Asset
assets/asset.ts:44A loaded, ready-to-use game resource managed by an AssetLibrary.
Asset is the abstract base of the engine's resource handles. Concrete
subclasses (ImageAsset, and audio/other kinds in future) carry the
parsed, GPU- or runtime-ready payload and expose it through a typed
accessor — never as raw bytes. Game code rarely constructs an Asset
directly; instead it preloads paths through AssetLibrary.load and
retrieves the resulting handle by key via AssetLibrary.get.
Identity
Every asset is identified by three immutable fields:
- Asset.key — the developer-facing name the asset is stored under
within its namespace. Defaults to the load path but is usually a short
friendly alias (
'player','tileset'). - Asset.namespace — the grouping the asset belongs to. Namespaces keep keys unique only within a group and are the unit of bulk unloading (see AssetLibrary.unloadNamespace).
- Asset.src — the resolved path the resource was loaded from. This doubles as the underlying loader's cache key, so it is what AssetLibrary.unload hands back to the renderer to free GPU memory.
Type discrimination
Asset.type is a discriminant: narrow on it to recover the concrete subclass and its payload accessor.
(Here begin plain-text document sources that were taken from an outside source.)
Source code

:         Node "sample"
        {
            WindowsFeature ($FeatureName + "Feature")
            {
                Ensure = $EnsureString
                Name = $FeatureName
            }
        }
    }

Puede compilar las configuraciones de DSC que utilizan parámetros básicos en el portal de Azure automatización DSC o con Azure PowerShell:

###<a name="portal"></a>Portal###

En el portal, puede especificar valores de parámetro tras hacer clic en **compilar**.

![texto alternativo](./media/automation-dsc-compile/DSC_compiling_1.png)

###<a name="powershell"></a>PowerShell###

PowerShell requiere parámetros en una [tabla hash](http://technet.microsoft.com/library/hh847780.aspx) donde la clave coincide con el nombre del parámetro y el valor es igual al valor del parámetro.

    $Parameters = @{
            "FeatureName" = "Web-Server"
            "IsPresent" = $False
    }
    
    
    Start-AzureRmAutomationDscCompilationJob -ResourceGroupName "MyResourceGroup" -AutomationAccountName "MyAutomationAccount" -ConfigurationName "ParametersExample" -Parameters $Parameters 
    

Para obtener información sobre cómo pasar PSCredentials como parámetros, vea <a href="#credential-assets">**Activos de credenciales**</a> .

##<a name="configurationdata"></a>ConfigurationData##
const asset = game.assets.get('player');
if (asset.type === AssetType.Image) {
// asset is an ImageAsset here
const { width, height } = asset as ImageAsset;
}Constructors
Properties
key: string The developer-facing name this asset is stored under within its Asset.namespace. Unique per namespace, not globally.
namespace: string The grouping this asset belongs to. The unit of bulk unloading via AssetLibrary.unloadNamespace.
src: string The resolved path the resource was loaded from. Also the underlying renderer's cache key, used to free the resource on unload.